CBS San Francisco reports a three-judge panel on the 9th U.S. Circuit Court of Appeals has declared Prop 8 unconstitutional. The court ruled 2-1 to uphold the decision of a lower court judge.

READ THE COMPLETE CALIFORNIA RULING

“Although the Constitution permits communities to enact most laws they believe to be desirable, it requires that there be at least a legitimate reason for the passage of a law that treats different classes of people differently. There was no such reason that Proposition 8 could have been enacted,” the ruling stated.

But the ruling does not mean same-sex marriages will resume in California right away. Prop 8 supporters are expected to appeal to the full, 11-judge 9th Circuit Court, and ultimately to the U.S. Supreme Court, CBS San Francisco reported.

On Tuesday morning, the Chicago Phoenix published reactions to the ruling from some of the Chicago area’s leading LGBT leaders, many of whom expressed hope that full marriage equality would come to Illinois before too long.
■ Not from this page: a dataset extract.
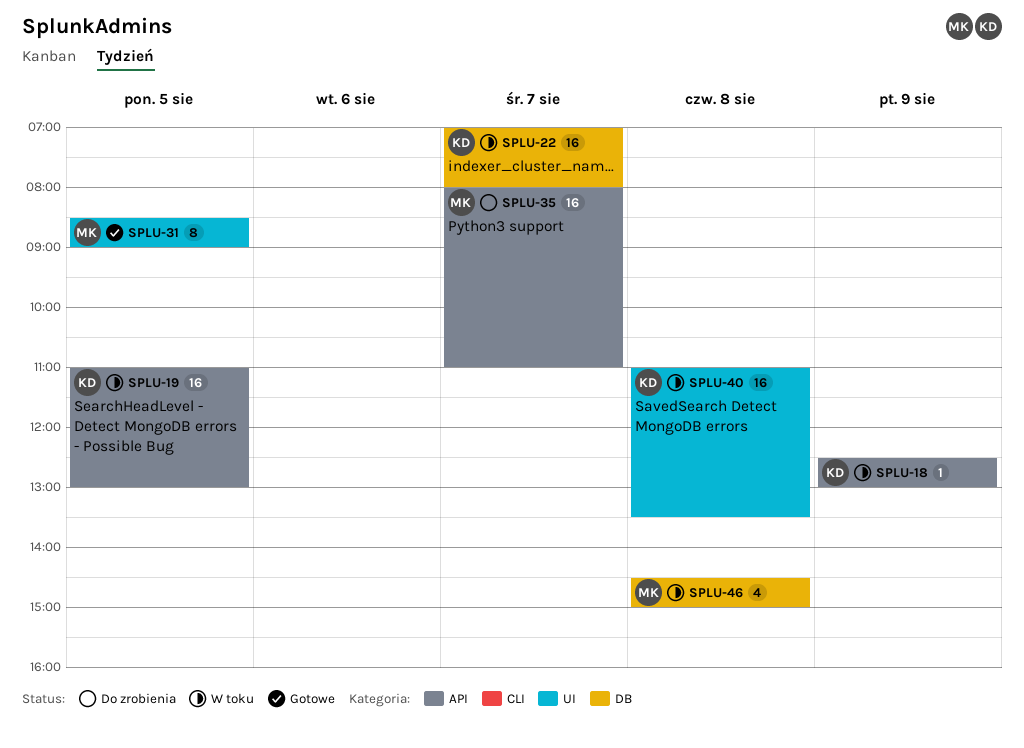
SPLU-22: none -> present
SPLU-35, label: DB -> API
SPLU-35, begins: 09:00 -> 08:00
Activist Rick Garcia, who was one of the leaders in the push for a Chicago ban on discrimination based on sexual orientation, said he was “thrilled” with the ruling, the Phoenix reported.

But he went on to say Illinois is “very chauvinistic” and does not follow the lead of other states when it comes to major changes in social policy. Still, Garcia said in the Phoenix, the overturning of Prop 8 will help Illinois residents understand the issue better.

“When people see another ruling in our favor, it will be another opportunity for discussion for people and it will help to continue to develop their understanding of the topic,” Garcia said in the Phoenix. “It is really symbolic and it adds to the movement towards equal marriage in Illinois.”

Illinois State Rep. Greg Harris (D-Chicago) said in the Phoenix that the ruling reaffirms that same-sex couples should have equal protection, and “this is just one more step that shows the momentum is in our direction.”

Bernard Cherkasov, chief executive officer of the gay rights group Equality Illinois, said the ruling will serve as important legal precedent.

“With this ruling, political leaders who support full equality will have important arguments to share with state legislators who will inevitably be asked to vote on full marriage rights in the future,” Cherkasov said in the Phoenix. “Lawmakers need not wait for the ultimate disposition of the California case and other legal rulings to do the right thing in Springfield and Washington, D.C. to end marriage discrimination.”

Cherkasov said in the Phoenix that while Equality Illinois supports civil unions, which are now legal in Illinois, they do not go far enough in guaranteeing equal rights.

Anthony Martinez, executive director of The Civil Rights Agenda, said in the publication that it was particularly important that the California decision was made on 14th Amendment grounds.

“Although this ruling does not affect our laws in Illinois, it is still very significant for Illinoisans, in that it will only aid our progress toward full and equal civil rights for all, regardless of sexual orientation,” Martinez said in the Phoenix.

ChicagoPride.com also published a statement by Ald. Tom Tunney (44th), who was the city’s first openly gay alderman when he was elected in 2003. He said he hopes “this sets some serious precedent nationwide.”

The State of Illinois still bans same-sex marriage by statute. But last year, Gov. Pat Quinn signed a bill granting civil unions to same-sex couples.

Full same-sex marriage rights are currently available in New Hampshire, Vermont, Massachusetts, Connecticut, New York, Iowa and the District of Columbia. Same-sex marriage was also approved in California after a state Supreme Court decision in June 2008, but that decision was overturned by Prop 8 five months later.